Life

The 11 Best '90s Snacks You Can Still Buy Today

I'm not trying to be a '90s snack-food truther here or anything, but guys: Everything you thought you knew about which '90s snack foods are still in production is wrong. The Internet is positively lousy with fun, nostalgic, and completely incorrect listicles about '90s snack foods we wish they'd bring back, snack foods that were gone too soon, and the snack foods you'll never eat again, and until now, we've been taking them seriously, like a bunch of FOOLS. I understand that it's confusing — the '90s were so long ago, and these foods seem so bizarrely dated, it feels like there's no way they could still exist. And yet, exist they do. Let's not bury the Dunkaroo kangaroo before he's actually dead, eh, friends? After all he's given us, we at least owe him that much.

These 11 snacks are suitable to satisfy your sweet tooth while doing any of the following activities: starting a fight club, wearing platform sneakers, winning a dance contest at a '50s-themed diner, performing an inventory on your butterfly barrette collection, or climbing through your best friend's window instead of using the front door like a normal goddamned person. Hell, do all those things at once. You're an adult now! You can do anything you want, including get a butterfly tattoo on your lower back, or mainline sugar until you keel over, just like the good Lord intended.

- [Directive]
From the article on '90s snacks, extract the passage starting with "I'm not trying" and going on through "him that much.", copying it word for word. The records that follow are not required for this exercise.

- [Stored data]
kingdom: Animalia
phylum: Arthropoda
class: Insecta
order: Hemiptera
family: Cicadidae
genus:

- [Worked answer]
I'm not trying to be a '90s snack-food truther here or anything, but guys: Everything you thought you knew about which '90s snack foods are still in production is wrong. The Internet is positively lousy with fun, nostalgic, and completely incorrect listicles about '90s snack foods we wish they'd bring back, snack foods that were gone too soon, and the snack foods you'll never eat again, and until now, we've been taking them seriously, like a bunch of FOOLS. I understand that it's confusing — the '90s were so long ago, and these foods seem so bizarrely dated, it feels like there's no way they could still exist. And yet, exist they do. Let's not bury the Dunkaroo kangaroo before he's actually dead, eh, friends? After all he's given us, we at least owe him that much.